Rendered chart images
╔══

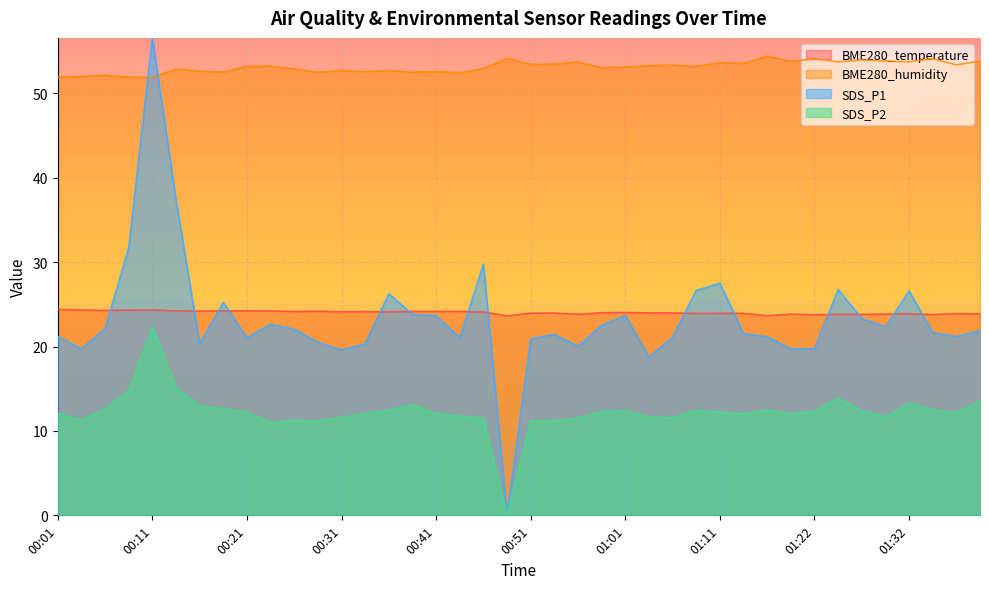

Rank the categories by SDS_P1 value from lowest to highest.

00:48, 01:04, 00:31, 00:03, 01:19, 01:22, 00:56, 00:16, 00:33, 00:28, 00:51, 00:43, 00:21, 01:06, 01:17, 00:01, 01:37, 00:54, 01:14, 01:34, 01:39, 00:26, 00:06, 01:29, 00:59, 00:23, 01:27, 00:41, 01:01, 00:38, 00:18, 00:36, 01:32, 01:09, 01:24, 01:11, 00:46, 00:08, 00:13, 00:11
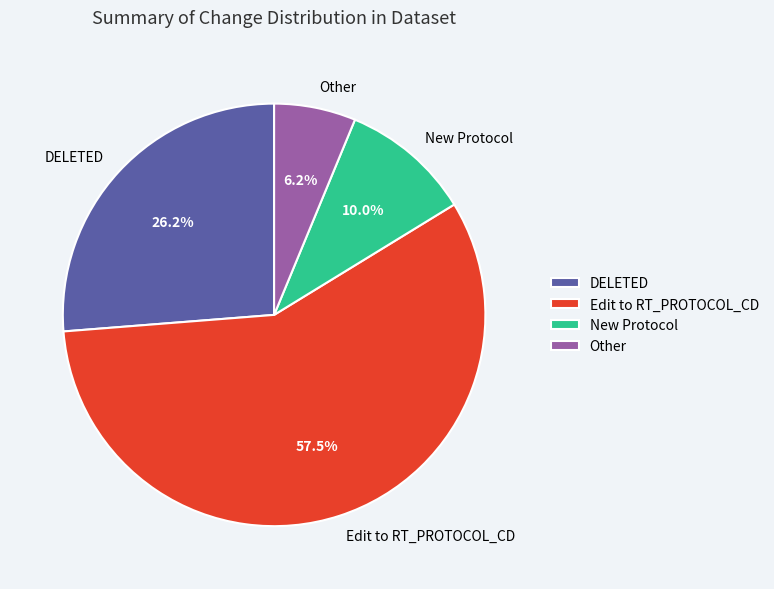

True or false: DELETED accounts for 34% of the total.

False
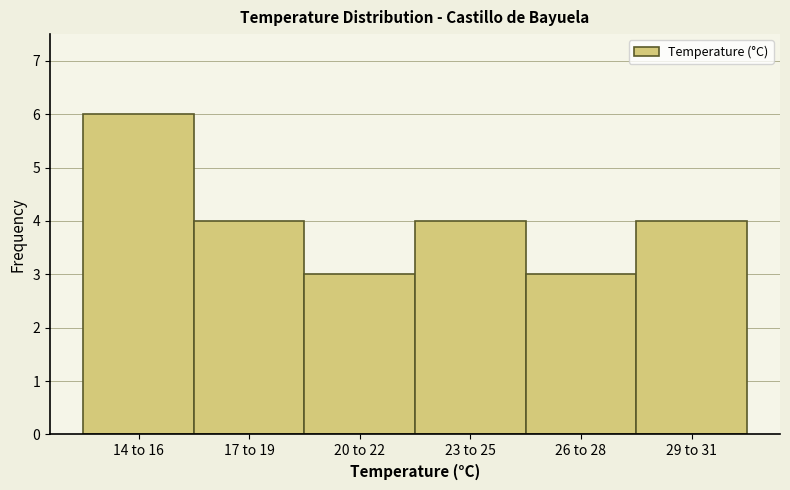

Reading right to left, what are all the values shown in this chart?

4	3	4	3	4	6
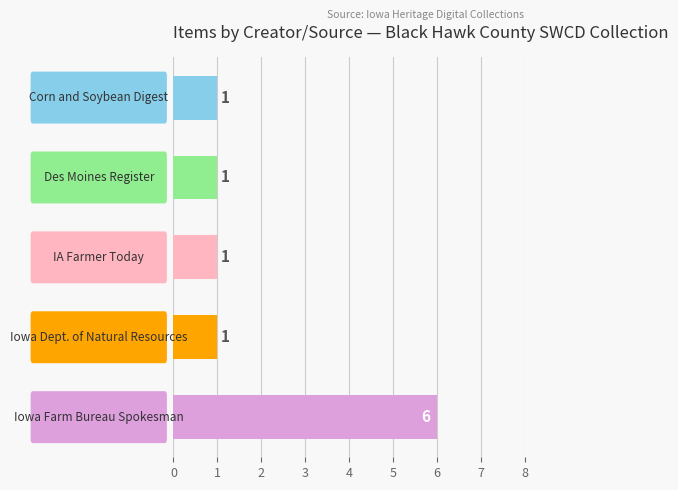

Count the values in the range 1 to 2.

4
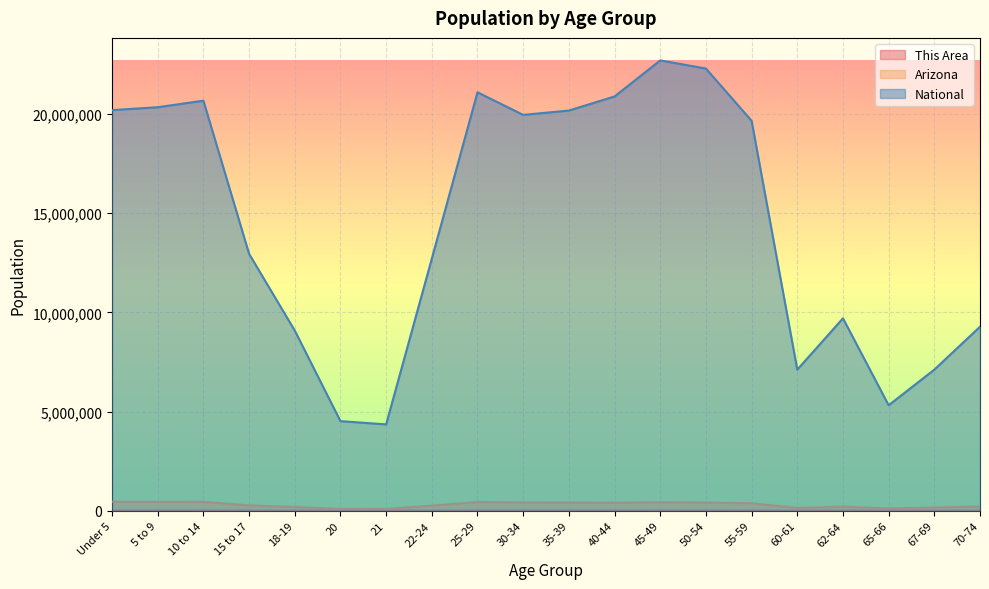

What is the difference between the National values at 35-39 and 65-66?

14859740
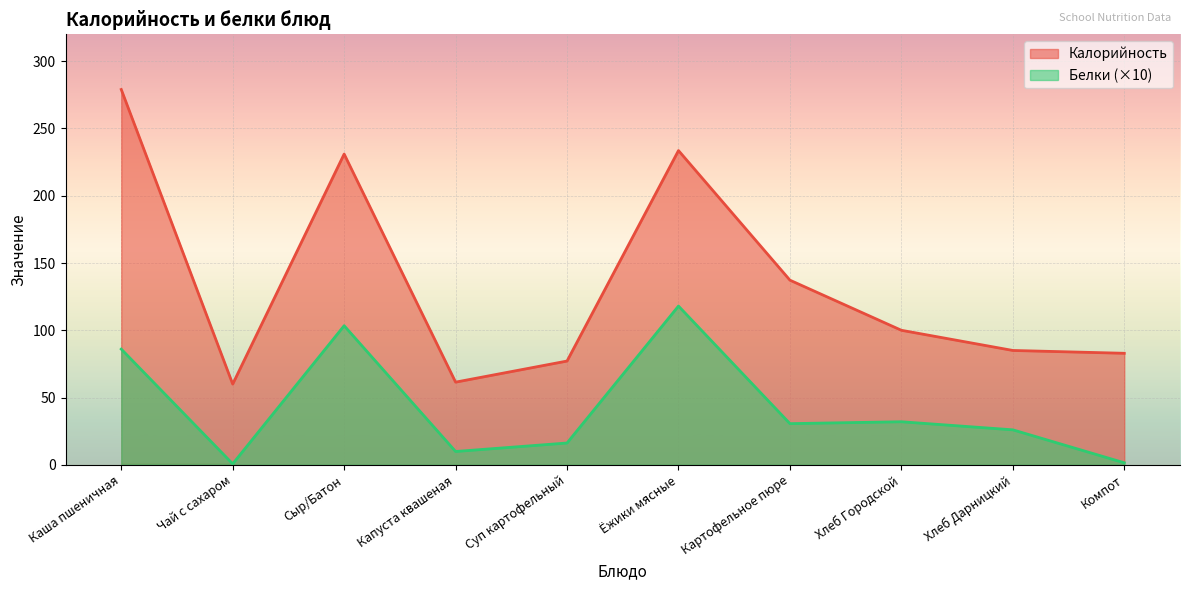

Count the number of categories in the chart.

10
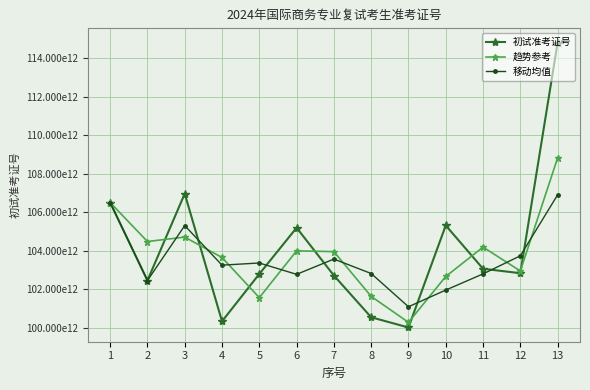

What is the difference between the maximum and minimum values in the 趋势参考 series?

8545155153210.5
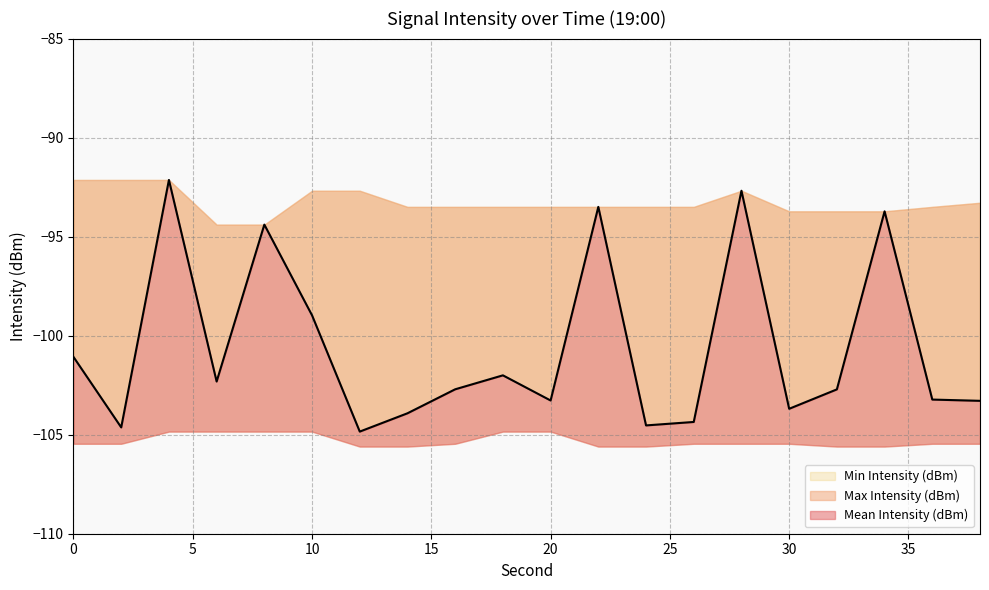

True or false: Mean Intensity (dBm) has more than 2 interior local peaks.

True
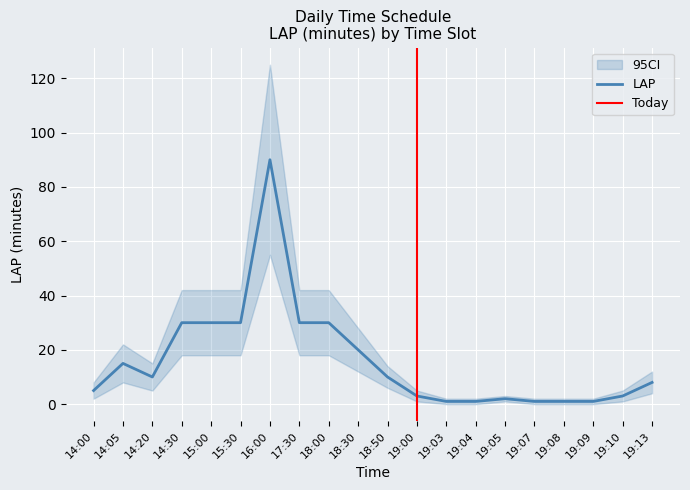

The chart shows a value of 2 at 19:10. True or false?

False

╚══

* [What needs to be done]
Reproduce every line above word for word, leaving out the pictures.

* [Task output]
Rank the categories by SDS_P1 value from lowest to highest.

00:48, 01:04, 00:31, 00:03, 01:19, 01:22, 00:56, 00:16, 00:33, 00:28, 00:51, 00:43, 00:21, 01:06, 01:17, 00:01, 01:37, 00:54, 01:14, 01:34, 01:39, 00:26, 00:06, 01:29, 00:59, 00:23, 01:27, 00:41, 01:01, 00:38, 00:18, 00:36, 01:32, 01:09, 01:24, 01:11, 00:46, 00:08, 00:13, 00:11

True or false: DELETED accounts for 34% of the total.

False

Reading right to left, what are all the values shown in this chart?

4	3	4	3	4	6

Count the values in the range 1 to 2.

4

What is the difference between the National values at 35-39 and 65-66?

14859740

Count the number of categories in the chart.

10

What is the difference between the maximum and minimum values in the 趋势参考 series?

8545155153210.5

True or false: Mean Intensity (dBm) has more than 2 interior local peaks.

True

The chart shows a value of 2 at 19:10. True or false?

False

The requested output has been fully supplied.